▶ [Written task]
Locate every line in the entries below that contains the word "Estate" and copy each of those lines.

============================================================

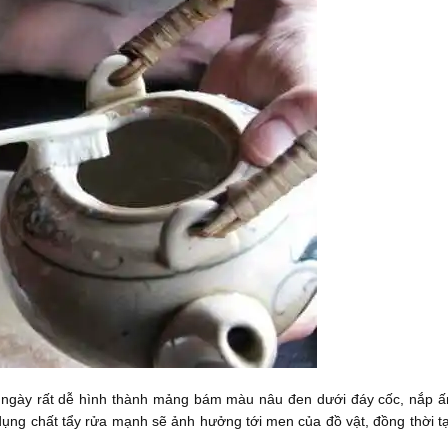
âu ngày rất dễ hình thành mảng bám màu nâu đen dưới đáy cốc, nắp 
ụng chất tẩy rửa mạnh sẽ ảnh hưởng tới men của đồ vật, đồng thời t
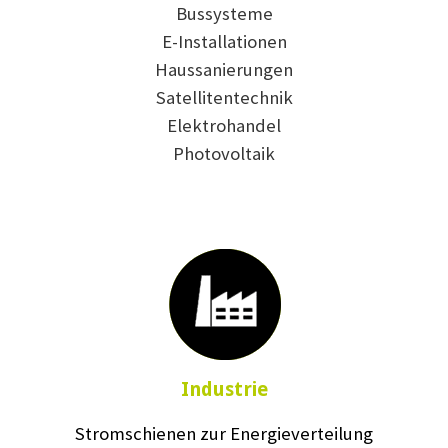
Bussysteme
E-Installationen
Haussanierungen
Satellitentechnik
Elektrohandel
Photovoltaik
Industrie
Stromschienen zur Energieverteilung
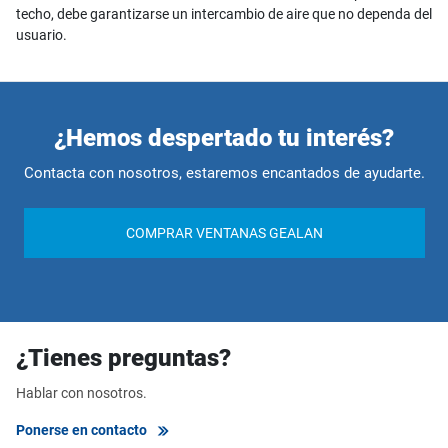
techo, debe garantizarse un intercambio de aire que no dependa del
usuario.
¿Hemos despertado tu interés?
Contacta con nosotros, estaremos encantados de ayudarte.
COMPRAR VENTANAS GEALAN
¿Tienes preguntas?
Hablar con nosotros.
Ponerse en contacto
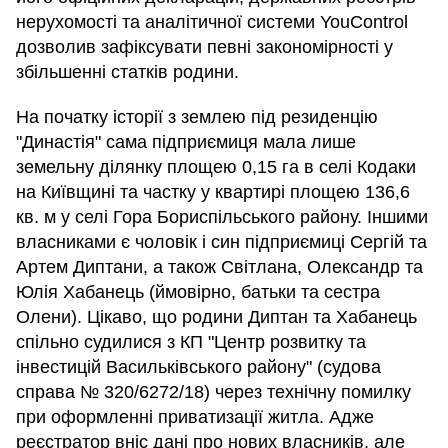
нерухомості та аналітичної системи YouControl
дозволив зафіксувати певні закономірності у
збільшенні статків родини.
На початку історії з землею під резиденцію
"Династія" сама підприємиця мала лише
земельну ділянку площею 0,15 га в селі Кодаки
на Київщині та частку у квартирі площею 136,6
кв. м у селі Гора Бориспільського району. Іншими
власниками є чоловік і син підприємиці Сергій та
Артем Диптани, а також Світлана, Олександр та
Юлія Хабанець (ймовірно, батьки та сестра
Олени). Цікаво, що родини Диптан та Хабанець
спільно судилися з КП "Центр розвитку та
інвестицій Васильківського району" (судова
справа № 320/6272/18) через технічну помилку
при оформленні приватизації житла. Адже
реєстратор вніс дані про нових власників, але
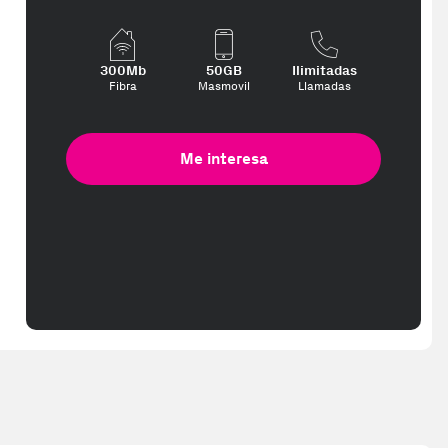
300Mb
50GB
Ilimitadas
Fibra
Masmovil
Llamadas
Me interesa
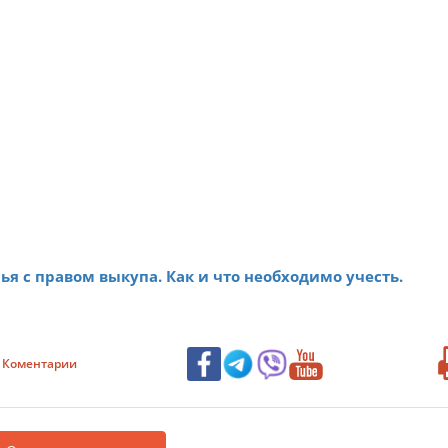
я с правом выкупа. Как и что необходимо учесть.
Коментарии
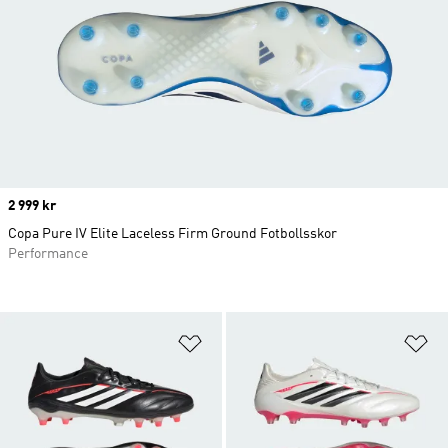
Price
2 999 kr
Copa Pure IV Elite Laceless Firm Ground Fotbollsskor
Performance
Lägg till på önskelistan
Lä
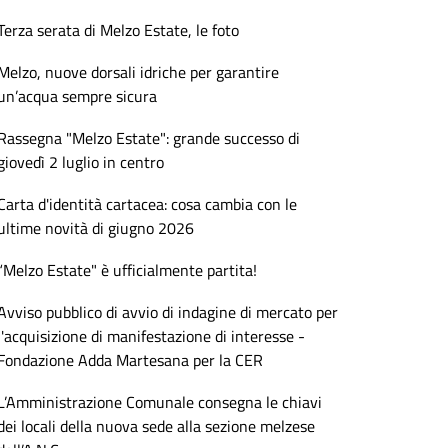
Terza serata di Melzo Estate, le foto
Melzo, nuove dorsali idriche per garantire
un’acqua sempre sicura
Rassegna "Melzo Estate": grande successo di
giovedì 2 luglio in centro
Carta d'identità cartacea: cosa cambia con le
ultime novità di giugno 2026
“Melzo Estate" è ufficialmente partita!
Avviso pubblico di avvio di indagine di mercato per
l'acquisizione di manifestazione di interesse -
Fondazione Adda Martesana per la CER
L’Amministrazione Comunale consegna le chiavi
dei locali della nuova sede alla sezione melzese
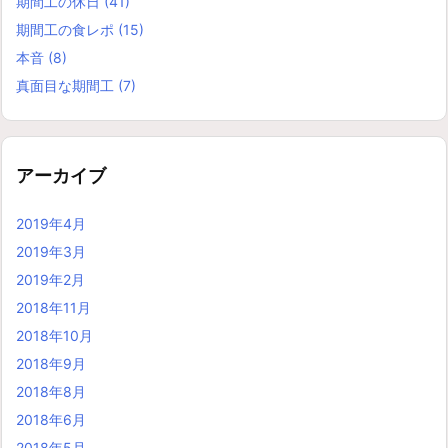
期間工の休日
(41)
期間工の食レポ
(15)
本音
(8)
真面目な期間工
(7)
アーカイブ
2019年4月
2019年3月
2019年2月
2018年11月
2018年10月
2018年9月
2018年8月
2018年6月
2018年5月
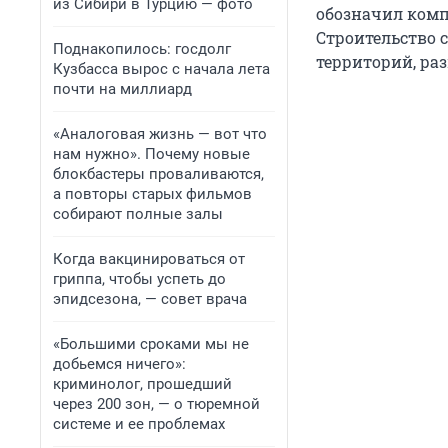
из Сибири в Турцию — фото
обозначил комп
Строительство 
Поднакопилось: госдолг
территорий, ра
Кузбасса вырос с начала лета
почти на миллиард
«Аналоговая жизнь — вот что
нам нужно». Почему новые
блокбастеры проваливаются,
а повторы старых фильмов
собирают полные залы
Когда вакцинироваться от
гриппа, чтобы успеть до
эпидсезона, — совет врача
«Большими сроками мы не
добьемся ничего»:
криминолог, прошедший
через 200 зон, — о тюремной
системе и ее проблемах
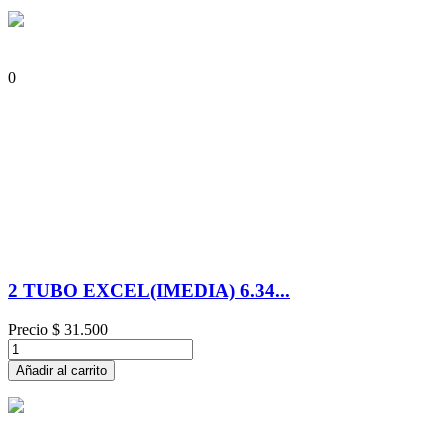
0
2 TUBO EXCEL(IMEDIA) 6.34...
Precio
$ 31.500
Añadir al carrito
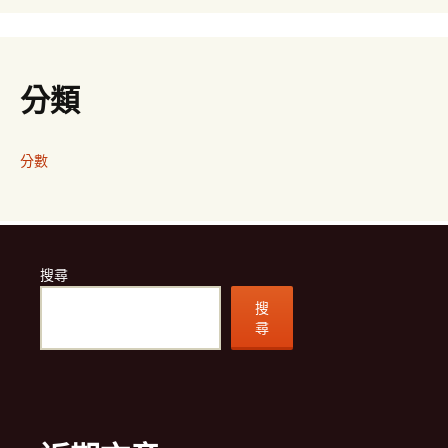
分類
分數
搜尋
搜
尋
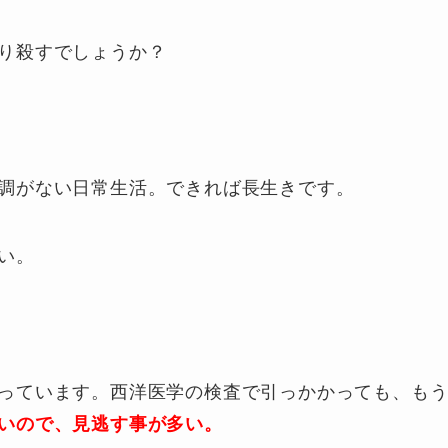
り殺すでしょうか？
調がない日常生活。できれば長生きです。
い。
っています。西洋医学の検査で引っかかっても、も
いので、見逃す事が多い。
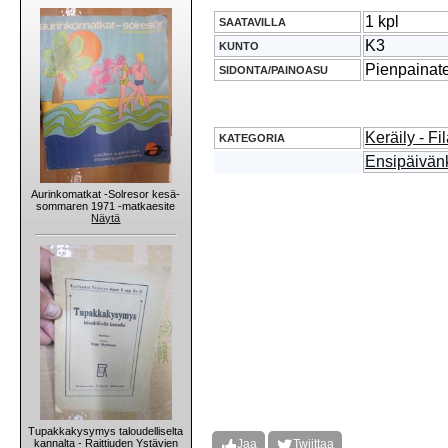
1 kpl
SAATAVILLA
K3
KUNTO
Pienpainat
SIDONTA/PAINOASU
Keräily - Fil
KATEGORIA
Ensipäivän
Aurinkomatkat -Solresor kesä-
sommaren 1971 -matkaesite
Näytä
Tupakkakysymys taloudelliselta
kannalta - Raittiuden Ystävien
Jaa
Twiittaa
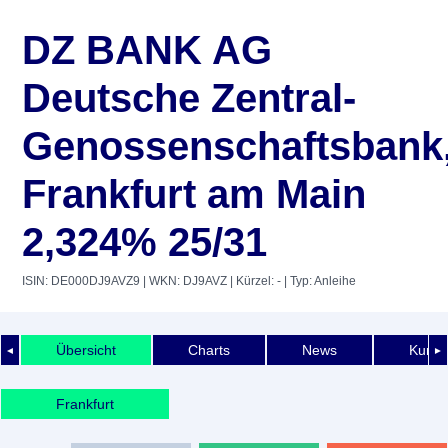
DZ BANK AG
Deutsche Zentral-
Genossenschaftsbank
Frankfurt am Main
2,324% 25/31
ISIN: DE000DJ9AVZ9
| WKN: DJ9AVZ
| Kürzel: -
| Typ: Anleihe
Übersicht
Charts
News
Kurshi
◄
►
Frankfurt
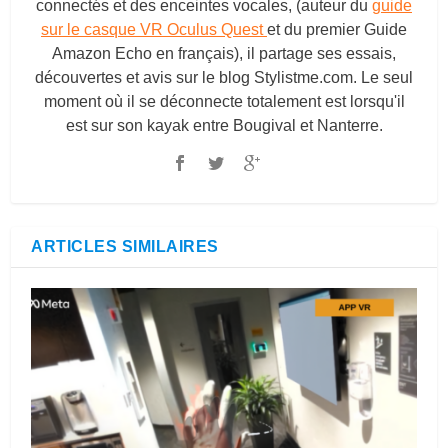
connectés et des enceintes vocales, (auteur du
guide
sur le casque VR Oculus Quest
et du premier Guide
Amazon Echo en français), il partage ses essais,
découvertes et avis sur le blog
Stylistme.com
. Le seul
moment où il se déconnecte totalement est lorsqu'il
est sur son kayak entre Bougival et Nanterre.
ARTICLES SIMILAIRES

============================================================

▶ [Exercise answer]
Terza serata di Melzo Estate, le foto
Rassegna "Melzo Estate": grande successo di
“Melzo Estate" è ufficialmente partita!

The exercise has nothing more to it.